• [REQUIRED WORK]: Look through the data below for the line with "1167 1648 1131" and the line with "<!-- rail casing -->", then output those two and all lines in between, exactly as written.

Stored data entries

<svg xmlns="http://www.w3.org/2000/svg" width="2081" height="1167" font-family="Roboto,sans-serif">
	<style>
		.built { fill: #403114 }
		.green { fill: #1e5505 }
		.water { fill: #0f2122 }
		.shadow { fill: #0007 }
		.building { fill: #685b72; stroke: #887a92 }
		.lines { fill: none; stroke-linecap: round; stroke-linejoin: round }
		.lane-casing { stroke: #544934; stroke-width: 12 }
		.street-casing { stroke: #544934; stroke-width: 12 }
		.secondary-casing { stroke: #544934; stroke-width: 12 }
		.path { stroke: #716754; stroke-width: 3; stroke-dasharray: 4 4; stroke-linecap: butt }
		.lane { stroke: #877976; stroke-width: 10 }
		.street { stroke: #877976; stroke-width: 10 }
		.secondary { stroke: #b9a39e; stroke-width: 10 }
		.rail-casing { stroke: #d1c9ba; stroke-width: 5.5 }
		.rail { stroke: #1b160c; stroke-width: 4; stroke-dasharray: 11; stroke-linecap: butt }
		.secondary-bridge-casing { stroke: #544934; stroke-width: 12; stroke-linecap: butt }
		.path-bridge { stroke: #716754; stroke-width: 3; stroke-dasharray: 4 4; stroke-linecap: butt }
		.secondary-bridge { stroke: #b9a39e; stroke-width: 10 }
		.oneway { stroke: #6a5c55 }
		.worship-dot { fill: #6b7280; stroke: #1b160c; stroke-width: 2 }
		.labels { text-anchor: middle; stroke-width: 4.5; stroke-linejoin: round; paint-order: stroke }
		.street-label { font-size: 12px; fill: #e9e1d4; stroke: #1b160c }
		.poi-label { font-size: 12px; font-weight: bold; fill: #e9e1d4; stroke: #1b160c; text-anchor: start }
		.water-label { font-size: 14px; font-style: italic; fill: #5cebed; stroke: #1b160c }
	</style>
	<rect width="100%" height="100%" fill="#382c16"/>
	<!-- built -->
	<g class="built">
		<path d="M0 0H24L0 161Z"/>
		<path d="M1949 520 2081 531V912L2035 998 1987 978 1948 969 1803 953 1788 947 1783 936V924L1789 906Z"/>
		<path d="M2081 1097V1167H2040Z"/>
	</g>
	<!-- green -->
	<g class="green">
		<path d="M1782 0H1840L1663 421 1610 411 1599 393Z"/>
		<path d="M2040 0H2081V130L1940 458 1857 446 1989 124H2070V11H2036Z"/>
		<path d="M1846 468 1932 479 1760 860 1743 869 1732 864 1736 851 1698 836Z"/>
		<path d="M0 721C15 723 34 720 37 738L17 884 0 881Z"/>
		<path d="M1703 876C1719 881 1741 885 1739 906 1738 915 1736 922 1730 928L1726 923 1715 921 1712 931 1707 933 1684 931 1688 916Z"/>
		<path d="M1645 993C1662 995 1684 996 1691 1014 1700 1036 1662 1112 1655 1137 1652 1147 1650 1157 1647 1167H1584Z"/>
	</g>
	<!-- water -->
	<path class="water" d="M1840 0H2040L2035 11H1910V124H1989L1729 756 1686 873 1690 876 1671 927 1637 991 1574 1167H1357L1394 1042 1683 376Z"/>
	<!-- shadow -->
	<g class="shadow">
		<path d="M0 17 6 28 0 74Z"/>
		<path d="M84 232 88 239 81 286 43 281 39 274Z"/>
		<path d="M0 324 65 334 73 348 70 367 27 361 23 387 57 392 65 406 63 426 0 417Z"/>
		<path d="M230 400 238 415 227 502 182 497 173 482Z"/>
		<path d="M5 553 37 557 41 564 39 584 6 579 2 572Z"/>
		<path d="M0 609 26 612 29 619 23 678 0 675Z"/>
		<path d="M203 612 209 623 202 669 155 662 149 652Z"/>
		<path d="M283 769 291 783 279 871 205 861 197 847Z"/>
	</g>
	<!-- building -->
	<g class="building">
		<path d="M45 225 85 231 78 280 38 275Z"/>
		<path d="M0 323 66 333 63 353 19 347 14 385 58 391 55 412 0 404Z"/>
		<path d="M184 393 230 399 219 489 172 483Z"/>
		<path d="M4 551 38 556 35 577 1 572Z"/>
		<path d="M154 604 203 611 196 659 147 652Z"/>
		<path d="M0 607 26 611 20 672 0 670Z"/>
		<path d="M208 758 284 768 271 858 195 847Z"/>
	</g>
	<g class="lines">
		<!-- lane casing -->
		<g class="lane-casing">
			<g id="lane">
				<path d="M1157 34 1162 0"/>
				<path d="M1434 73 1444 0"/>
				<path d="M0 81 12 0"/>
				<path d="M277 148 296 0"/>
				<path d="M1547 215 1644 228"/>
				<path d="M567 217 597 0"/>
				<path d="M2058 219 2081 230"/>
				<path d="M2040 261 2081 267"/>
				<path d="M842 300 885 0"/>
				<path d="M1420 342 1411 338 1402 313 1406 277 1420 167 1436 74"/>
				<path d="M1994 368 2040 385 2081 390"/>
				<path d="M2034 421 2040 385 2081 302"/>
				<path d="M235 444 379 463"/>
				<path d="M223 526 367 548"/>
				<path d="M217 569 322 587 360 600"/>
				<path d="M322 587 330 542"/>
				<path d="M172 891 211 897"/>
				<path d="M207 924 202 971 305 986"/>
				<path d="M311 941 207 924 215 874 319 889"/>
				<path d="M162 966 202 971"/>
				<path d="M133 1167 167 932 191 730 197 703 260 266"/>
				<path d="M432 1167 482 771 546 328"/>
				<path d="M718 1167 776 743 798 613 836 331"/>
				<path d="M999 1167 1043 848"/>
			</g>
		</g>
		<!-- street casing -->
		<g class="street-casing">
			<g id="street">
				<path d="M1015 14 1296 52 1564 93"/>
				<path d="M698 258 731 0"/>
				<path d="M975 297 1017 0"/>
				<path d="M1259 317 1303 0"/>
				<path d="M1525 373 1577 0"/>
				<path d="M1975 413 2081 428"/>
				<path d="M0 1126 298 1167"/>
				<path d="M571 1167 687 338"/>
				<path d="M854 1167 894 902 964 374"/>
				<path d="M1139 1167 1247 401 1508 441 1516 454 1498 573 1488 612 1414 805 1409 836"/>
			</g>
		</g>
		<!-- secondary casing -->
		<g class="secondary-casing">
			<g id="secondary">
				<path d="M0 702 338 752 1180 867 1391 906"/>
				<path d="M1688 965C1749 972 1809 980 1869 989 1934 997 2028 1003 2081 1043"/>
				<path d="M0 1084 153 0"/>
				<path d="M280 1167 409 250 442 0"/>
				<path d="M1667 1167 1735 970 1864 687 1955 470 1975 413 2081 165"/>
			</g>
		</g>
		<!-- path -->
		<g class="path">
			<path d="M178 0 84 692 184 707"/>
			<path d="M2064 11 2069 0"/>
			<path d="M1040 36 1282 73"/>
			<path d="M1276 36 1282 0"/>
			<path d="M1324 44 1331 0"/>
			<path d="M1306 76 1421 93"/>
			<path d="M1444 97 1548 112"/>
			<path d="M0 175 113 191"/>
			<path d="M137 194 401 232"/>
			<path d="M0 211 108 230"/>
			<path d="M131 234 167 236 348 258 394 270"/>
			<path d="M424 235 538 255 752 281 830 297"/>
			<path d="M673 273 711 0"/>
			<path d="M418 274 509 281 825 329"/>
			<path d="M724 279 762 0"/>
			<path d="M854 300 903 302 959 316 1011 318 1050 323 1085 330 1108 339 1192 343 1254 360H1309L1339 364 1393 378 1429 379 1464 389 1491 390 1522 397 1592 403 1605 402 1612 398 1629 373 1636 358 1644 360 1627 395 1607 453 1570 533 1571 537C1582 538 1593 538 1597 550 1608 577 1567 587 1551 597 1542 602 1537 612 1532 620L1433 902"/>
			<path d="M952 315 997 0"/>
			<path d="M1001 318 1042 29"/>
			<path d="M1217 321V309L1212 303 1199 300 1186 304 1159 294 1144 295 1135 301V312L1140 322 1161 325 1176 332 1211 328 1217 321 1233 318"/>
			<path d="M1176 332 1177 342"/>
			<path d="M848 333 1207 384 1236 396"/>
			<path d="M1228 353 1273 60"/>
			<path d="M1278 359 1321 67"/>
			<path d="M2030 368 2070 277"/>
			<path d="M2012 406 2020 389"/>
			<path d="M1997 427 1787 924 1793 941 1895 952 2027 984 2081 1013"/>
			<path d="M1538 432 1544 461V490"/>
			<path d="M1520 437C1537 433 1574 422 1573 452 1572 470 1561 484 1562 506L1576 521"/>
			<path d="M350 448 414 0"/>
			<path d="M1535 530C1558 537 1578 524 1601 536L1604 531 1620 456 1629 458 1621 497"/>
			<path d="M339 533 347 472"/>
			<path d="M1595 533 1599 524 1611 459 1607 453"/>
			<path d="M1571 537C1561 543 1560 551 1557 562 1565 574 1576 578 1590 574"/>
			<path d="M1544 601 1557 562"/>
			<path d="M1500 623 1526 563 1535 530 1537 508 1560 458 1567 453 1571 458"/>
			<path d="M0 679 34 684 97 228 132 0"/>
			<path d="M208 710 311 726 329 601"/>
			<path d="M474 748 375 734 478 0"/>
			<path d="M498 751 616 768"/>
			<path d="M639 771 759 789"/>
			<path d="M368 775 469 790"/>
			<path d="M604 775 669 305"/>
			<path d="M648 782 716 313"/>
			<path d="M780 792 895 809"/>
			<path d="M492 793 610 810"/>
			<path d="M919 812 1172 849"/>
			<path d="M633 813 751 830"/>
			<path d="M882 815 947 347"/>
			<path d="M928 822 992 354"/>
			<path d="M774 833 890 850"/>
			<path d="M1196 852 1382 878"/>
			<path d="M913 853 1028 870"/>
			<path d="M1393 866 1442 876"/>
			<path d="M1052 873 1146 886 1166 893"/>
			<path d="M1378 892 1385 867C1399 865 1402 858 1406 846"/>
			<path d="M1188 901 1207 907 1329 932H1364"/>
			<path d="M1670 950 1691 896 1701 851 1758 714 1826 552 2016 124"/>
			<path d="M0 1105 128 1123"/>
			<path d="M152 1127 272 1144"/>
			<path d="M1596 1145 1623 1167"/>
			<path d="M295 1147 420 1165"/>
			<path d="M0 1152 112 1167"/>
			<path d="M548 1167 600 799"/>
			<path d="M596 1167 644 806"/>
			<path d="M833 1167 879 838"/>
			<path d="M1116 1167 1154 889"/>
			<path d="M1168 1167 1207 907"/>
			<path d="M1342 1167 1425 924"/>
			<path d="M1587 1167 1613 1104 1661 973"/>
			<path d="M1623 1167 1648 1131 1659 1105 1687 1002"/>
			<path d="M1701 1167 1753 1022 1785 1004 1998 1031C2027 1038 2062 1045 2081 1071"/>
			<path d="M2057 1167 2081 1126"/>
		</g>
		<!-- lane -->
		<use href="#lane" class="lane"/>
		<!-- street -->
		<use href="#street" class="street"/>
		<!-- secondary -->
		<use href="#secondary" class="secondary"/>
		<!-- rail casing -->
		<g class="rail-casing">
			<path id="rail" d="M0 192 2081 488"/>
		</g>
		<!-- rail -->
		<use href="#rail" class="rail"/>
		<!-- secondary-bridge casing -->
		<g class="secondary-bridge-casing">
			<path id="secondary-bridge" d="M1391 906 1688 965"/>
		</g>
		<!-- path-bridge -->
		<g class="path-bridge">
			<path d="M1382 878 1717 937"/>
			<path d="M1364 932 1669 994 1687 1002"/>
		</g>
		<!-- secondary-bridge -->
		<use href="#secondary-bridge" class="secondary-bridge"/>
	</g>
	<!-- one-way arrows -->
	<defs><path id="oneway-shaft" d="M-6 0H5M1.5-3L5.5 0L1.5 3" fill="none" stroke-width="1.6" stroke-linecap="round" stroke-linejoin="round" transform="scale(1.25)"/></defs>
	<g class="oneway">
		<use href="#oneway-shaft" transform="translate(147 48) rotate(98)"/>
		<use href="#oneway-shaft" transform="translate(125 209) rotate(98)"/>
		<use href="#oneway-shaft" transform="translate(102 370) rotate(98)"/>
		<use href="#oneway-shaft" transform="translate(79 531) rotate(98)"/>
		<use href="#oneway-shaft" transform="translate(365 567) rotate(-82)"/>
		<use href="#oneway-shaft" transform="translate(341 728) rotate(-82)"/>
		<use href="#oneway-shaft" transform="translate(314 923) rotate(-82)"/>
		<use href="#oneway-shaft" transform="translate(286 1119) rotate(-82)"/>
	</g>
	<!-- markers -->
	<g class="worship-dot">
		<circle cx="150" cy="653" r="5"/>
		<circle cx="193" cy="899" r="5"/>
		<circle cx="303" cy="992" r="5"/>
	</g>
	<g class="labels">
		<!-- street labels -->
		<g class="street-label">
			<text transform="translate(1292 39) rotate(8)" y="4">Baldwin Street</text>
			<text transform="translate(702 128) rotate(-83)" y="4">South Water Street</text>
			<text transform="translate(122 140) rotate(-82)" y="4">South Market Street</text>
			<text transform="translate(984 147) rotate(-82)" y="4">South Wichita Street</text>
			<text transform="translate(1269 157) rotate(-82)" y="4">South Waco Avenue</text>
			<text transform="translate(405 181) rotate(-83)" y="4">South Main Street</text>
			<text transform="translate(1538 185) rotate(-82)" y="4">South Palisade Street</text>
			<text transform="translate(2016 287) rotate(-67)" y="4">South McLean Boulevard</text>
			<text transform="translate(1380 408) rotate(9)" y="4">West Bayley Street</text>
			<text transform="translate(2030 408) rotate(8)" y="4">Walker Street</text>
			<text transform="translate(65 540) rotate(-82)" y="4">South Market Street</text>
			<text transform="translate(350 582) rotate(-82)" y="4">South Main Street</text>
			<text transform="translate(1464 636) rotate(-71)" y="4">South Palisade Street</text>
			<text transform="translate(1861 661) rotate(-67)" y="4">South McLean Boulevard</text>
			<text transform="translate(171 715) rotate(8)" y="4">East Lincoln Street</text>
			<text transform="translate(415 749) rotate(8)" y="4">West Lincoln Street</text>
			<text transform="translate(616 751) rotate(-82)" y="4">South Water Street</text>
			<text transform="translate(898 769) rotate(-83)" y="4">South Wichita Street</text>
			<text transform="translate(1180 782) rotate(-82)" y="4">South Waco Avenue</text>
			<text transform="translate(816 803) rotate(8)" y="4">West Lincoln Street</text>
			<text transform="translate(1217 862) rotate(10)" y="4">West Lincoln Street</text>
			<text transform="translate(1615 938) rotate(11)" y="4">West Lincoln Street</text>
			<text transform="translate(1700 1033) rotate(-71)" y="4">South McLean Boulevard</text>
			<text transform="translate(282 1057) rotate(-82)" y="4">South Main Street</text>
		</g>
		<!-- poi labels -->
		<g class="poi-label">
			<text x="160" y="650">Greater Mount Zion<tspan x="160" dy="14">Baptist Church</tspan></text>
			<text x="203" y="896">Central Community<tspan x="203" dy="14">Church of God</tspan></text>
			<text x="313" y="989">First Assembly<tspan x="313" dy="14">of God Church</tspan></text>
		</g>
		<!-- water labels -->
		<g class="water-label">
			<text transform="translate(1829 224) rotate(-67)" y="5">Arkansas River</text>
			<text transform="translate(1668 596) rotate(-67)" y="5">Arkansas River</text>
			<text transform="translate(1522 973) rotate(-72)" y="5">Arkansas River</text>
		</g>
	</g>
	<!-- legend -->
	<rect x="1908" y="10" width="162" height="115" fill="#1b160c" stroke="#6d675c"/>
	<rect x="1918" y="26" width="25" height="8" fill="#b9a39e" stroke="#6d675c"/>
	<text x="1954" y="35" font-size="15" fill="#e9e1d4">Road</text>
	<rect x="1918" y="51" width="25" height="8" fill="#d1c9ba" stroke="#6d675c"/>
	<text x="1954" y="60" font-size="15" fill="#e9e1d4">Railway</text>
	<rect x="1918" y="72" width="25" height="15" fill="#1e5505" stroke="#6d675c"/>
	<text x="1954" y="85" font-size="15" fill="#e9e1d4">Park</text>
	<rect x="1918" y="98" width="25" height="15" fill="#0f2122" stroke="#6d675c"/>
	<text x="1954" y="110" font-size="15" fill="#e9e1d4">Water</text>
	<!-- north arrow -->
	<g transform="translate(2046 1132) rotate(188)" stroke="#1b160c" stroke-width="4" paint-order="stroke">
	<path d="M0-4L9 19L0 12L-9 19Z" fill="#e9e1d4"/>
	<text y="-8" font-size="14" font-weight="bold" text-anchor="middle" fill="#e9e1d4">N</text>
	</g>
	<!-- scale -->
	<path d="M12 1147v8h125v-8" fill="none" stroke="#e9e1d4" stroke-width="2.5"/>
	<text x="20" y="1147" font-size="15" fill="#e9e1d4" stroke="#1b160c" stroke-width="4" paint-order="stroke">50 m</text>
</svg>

• [WRITTEN RESPONSE]:
			<path d="M1623 1167 1648 1131 1659 1105 1687 1002"/>
			<path d="M1701 1167 1753 1022 1785 1004 1998 1031C2027 1038 2062 1045 2081 1071"/>
			<path d="M2057 1167 2081 1126"/>
		</g>
		<!-- lane -->
		<use href="#lane" class="lane"/>
		<!-- street -->
		<use href="#street" class="street"/>
		<!-- secondary -->
		<use href="#secondary" class="secondary"/>
		<!-- rail casing -->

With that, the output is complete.